# asrock 970 extreme 4?



## The Day Walker! (Aug 31, 2011)

Pals
Needed 2 know is the mobo good enough?
And wots the price in India Mumbai?


----------



## d6bmg (Aug 31, 2011)

What is the config of your PC? (i.e. processor, ram, graphics card, psu etc.)

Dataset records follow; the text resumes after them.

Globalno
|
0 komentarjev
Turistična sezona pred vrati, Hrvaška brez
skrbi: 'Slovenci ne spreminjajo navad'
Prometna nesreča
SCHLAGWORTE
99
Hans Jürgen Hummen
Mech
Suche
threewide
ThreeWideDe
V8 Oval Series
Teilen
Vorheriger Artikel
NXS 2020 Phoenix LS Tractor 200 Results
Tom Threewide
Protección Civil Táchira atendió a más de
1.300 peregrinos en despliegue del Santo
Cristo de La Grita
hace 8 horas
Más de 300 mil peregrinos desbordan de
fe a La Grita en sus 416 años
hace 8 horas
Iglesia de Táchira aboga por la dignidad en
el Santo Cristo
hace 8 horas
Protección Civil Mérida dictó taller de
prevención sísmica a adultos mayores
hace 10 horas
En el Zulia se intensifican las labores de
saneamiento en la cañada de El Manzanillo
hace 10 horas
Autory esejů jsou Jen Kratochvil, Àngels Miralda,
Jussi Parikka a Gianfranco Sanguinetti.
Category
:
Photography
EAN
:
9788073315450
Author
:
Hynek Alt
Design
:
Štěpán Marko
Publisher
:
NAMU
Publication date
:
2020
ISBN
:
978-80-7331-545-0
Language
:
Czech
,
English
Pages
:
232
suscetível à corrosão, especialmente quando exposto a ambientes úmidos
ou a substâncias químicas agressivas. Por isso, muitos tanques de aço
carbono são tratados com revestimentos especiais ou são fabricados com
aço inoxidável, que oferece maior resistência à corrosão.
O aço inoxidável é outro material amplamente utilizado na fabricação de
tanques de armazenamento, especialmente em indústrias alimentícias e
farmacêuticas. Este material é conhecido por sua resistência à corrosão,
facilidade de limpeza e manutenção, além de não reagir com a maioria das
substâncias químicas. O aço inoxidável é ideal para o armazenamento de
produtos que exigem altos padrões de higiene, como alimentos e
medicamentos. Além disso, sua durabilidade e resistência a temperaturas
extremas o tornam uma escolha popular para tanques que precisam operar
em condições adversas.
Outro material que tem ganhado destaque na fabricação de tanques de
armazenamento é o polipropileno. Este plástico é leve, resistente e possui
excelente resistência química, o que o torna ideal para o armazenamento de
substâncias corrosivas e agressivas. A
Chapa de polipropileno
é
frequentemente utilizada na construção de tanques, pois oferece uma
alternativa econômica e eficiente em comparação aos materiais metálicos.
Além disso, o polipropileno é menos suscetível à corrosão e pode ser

In sort, post more details about your PC config before expecting any answer of your question.


----------



## The Day Walker! (Sep 1, 2011)

X6 1055t
2x2gb ddr3 corsair
Msi n560gtx 
Msi 890gxm-g65
Cm hyper 212+
zebronics bijli cabby
Xfx 550w pro edition core series

Needed 2 replace the mobo
So needed to know the details regarding the mobo and a good cabby not exceeding 2500.


----------



## topgear (Sep 1, 2011)

For a 2.5k cabby get CM430 Elite and For a 2k abby nothing beats NZXT Gamma 

I don't think mobos based 970 chipset is available in here now - they will be available with BD cpu release anyway - your current mobo supports CF so a better alternative would be a get MSI 990FX GD65 priced around ~9.5k or else get Asus Sabertooth 990FX


----------



## sukesh1090 (Sep 1, 2011)

^^+1 for topgear suggestion.go with 990.


----------



## The Day Walker! (Sep 1, 2011)

Woots the price of sabertoth?


----------



## d6bmg (Sep 1, 2011)

Asus sabertooth 990fx @ 13.8k


----------



## The Day Walker! (Sep 2, 2011)

Uff way over my budget..
Twice my budget.. Max I an afford is 8k Indian currency


----------



## The Day Walker! (Sep 2, 2011)

Will try to get asrock 1. Else any other option?


----------



## topgear (Sep 2, 2011)

The Day Walker! said:


> Uff way over my budget..
> Twice my budget.. Max I an afford is 8k Indian currency



If you can't find Asrock 970 mobo you better opt for MSI 990FXA-GD65 - this should be around ~9.5k and much more better than any 970


----------



## saswat23 (Sep 2, 2011)

But why do you want to rplace the board now? Yours is a very good board.


----------



## The Day Walker! (Sep 2, 2011)

I want to oc my procy and pals at ocerclock.net said that this board will burn off if I try to oc my x6 on it. And that I'll need a better board for oc. So needs a better option...


----------



## d6bmg (Sep 2, 2011)

topgear said:


> If you can't find Asrock 970 mobo you better opt for MSI 990FXA-GD65 - this should be around ~9.5k and much more better than any 970



+1 for your suggestion.


----------